Exploring how mindfulness enhances attentiveness: a qualitative study with South African mental health nurses
- PMID: 40394584
- PMCID: PMC12093586
- DOI: 10.1186/s12912-025-03008-w
Exploring how mindfulness enhances attentiveness: a qualitative study with South African mental health nurses
Abstract
Background: This qualitative, constructivist grounded theory addressed the gap in understanding how mental health nurses cultivate attentiveness through mindfulness practices. This was done by examining attentiveness as both an expression of care and a facilitator of human connectedness.
Design: Constructivist grounded theory.
Methods: The study population consisted of nurses working in South African psychotherapy wards, where mindfulness was integrated into daily care practices. Three psychiatric hospitals in South Africa were selected, and 11 participants were recruited via nonprobability snowball sampling method. The data were collected between June and November 2021 via virtual and face-to-face individual interviews supplemented with field notes.
Findings: Three categories of cultivating attentiveness through mindfulness practices were identified: foundations for fostering attentiveness through mindfulness; mindfulness practices; and the outcomes derived from such practices. These categories exhibited interconnectedness by featuring shared ideas and overlapping themes and subthemes.

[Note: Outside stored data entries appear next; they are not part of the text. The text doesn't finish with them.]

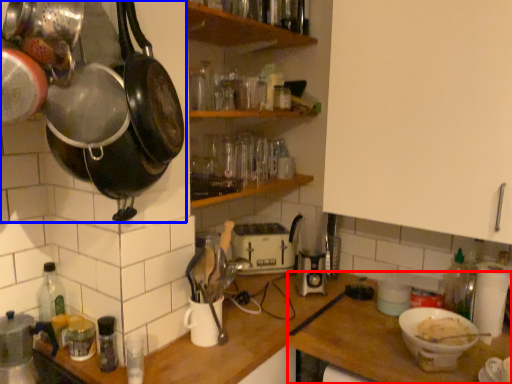
Question: Among these objects, which one is nearest to the camera, table (highlighted by a red box) or frying pan (highlighted by a blue box)?

Choices:
 (A) table
 (B) frying pan

Answer: (B)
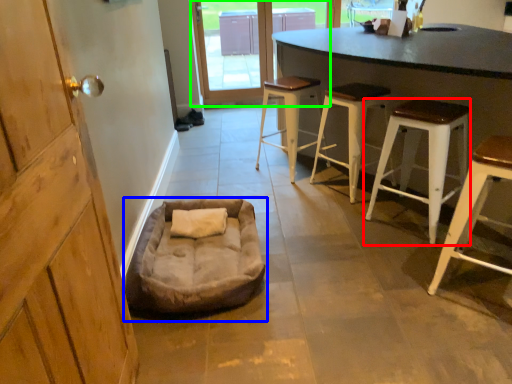
Question: Based on their relative distances, which object is farther from stool (highlighted by a red box)? Choose from dog bed (highlighted by a blue box) and glass door (highlighted by a green box).

Choices:
 (A) dog bed
 (B) glass door

Answer: (B)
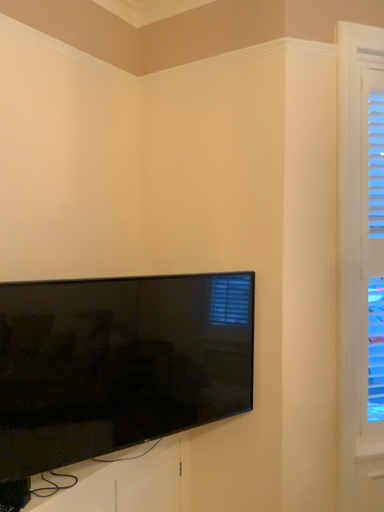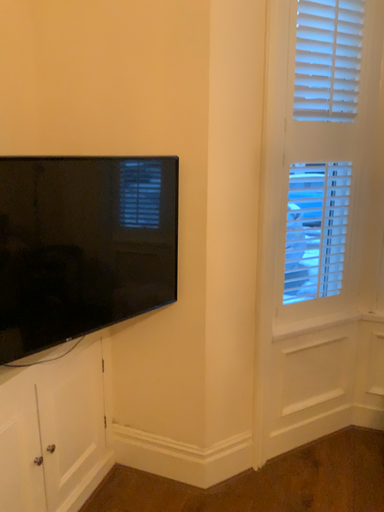
Question: Which way did the camera rotate in the video?

Choices:
 (A) rotated left
 (B) rotated right

Answer: (B)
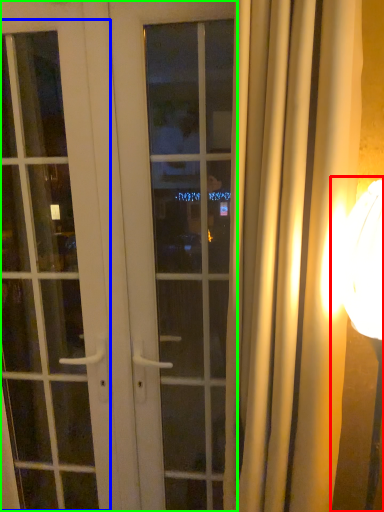
Question: Which is nearer to the table lamp (highlighted by a red box)? screen door (highlighted by a blue box) or door (highlighted by a green box).

Choices:
 (A) screen door
 (B) door

Answer: (B)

Conclusions: When mental health nurses in this study practice mindfulness, they are attentive and develop a deeper understanding of themselves which conveys to patients.
Keywords: Attentiveness; Mental health nurse; Mindfulness; Nurse–patient relationship.
© 2025. The Author(s).
Conflict of interest statement
Declarations. Ethics approval and consent to participate: The research was conducted according to the Declaration of Helsinki. Ethical approval was received from the Health Research Ethics Committee at the North-West University; ethics number NWU-00494-20-A1. Additionally, permission to conduct the study in participating hospitals was submitted and granted by the hospitals management and facilitated by the Gauteng Provincial Department of Health, numbered GP_202102_064, and the Western Cape Provincial Department of Health numbered WC_202102_027. All participants who took part in this research received information before providing a signed informed consent form and taking part in the interviews. Consent for publication: Not applicable. Competing interests: The authors declare no competing interests.